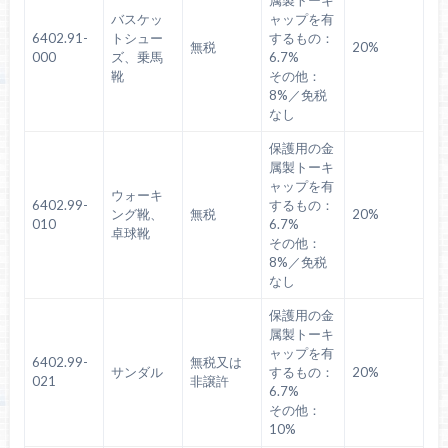
属製トーキ
バスケッ
ャップを有
6402.91-
トシュー
するもの：
無税
20%
000
ズ、乗馬
6.7%
靴
その他：
8%／免税
なし
保護用の金
属製トーキ
ャップを有
ウォーキ
6402.99-
するもの：
ング靴、
無税
20%
010
6.7%
卓球靴
その他：
8%／免税
なし
保護用の金
属製トーキ
ャップを有
6402.99-
無税又は
サンダル
するもの：
20%
021
非譲許
6.7%
その他：
10%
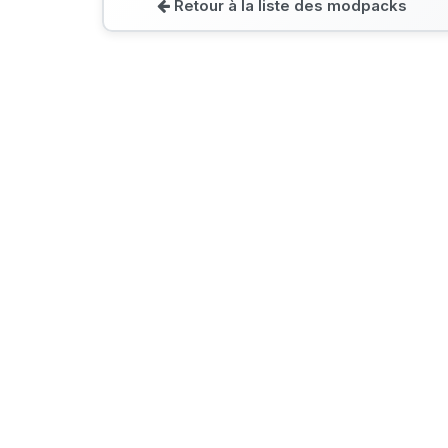
Retour à la liste des modpacks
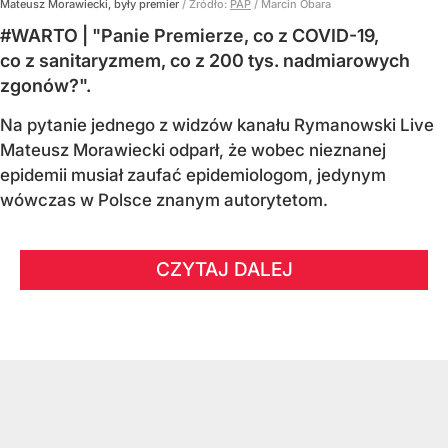
Mateusz Morawiecki, były premier
/ Źródło:
PAP
/
Marcin Obara
#WARTO | "Panie Premierze, co z COVID-19,
co z sanitaryzmem, co z 200 tys. nadmiarowych
zgonów?".
Na pytanie jednego z widzów kanału Rymanowski Live
Mateusz Morawiecki odparł, że wobec nieznanej
epidemii musiał zaufać epidemiologom, jedynym
wówczas w Polsce znanym autorytetom.
CZYTAJ DALEJ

================================

* **The task**: Reproduce, word for word, the text of every entry above, leaving the pictures out.

* **Result for this exercise**:
属製トーキ
バスケッ
ャップを有
6402.91-
トシュー
するもの：
無税
20%
000
ズ、乗馬
6.7%
靴
その他：
8%／免税
なし
保護用の金
属製トーキ
ャップを有
ウォーキ
6402.99-
するもの：
ング靴、
無税
20%
010
6.7%
卓球靴
その他：
8%／免税
なし
保護用の金
属製トーキ
ャップを有
6402.99-
無税又は
サンダル
するもの：
20%
021
非譲許
6.7%
その他：
10%
Retour à la liste des modpacks
Mateusz Morawiecki, były premier
/ Źródło:
PAP
/
Marcin Obara
#WARTO | "Panie Premierze, co z COVID-19,
co z sanitaryzmem, co z 200 tys. nadmiarowych
zgonów?".
Na pytanie jednego z widzów kanału Rymanowski Live
Mateusz Morawiecki odparł, że wobec nieznanej
epidemii musiał zaufać epidemiologom, jedynym
wówczas w Polsce znanym autorytetom.
CZYTAJ DALEJ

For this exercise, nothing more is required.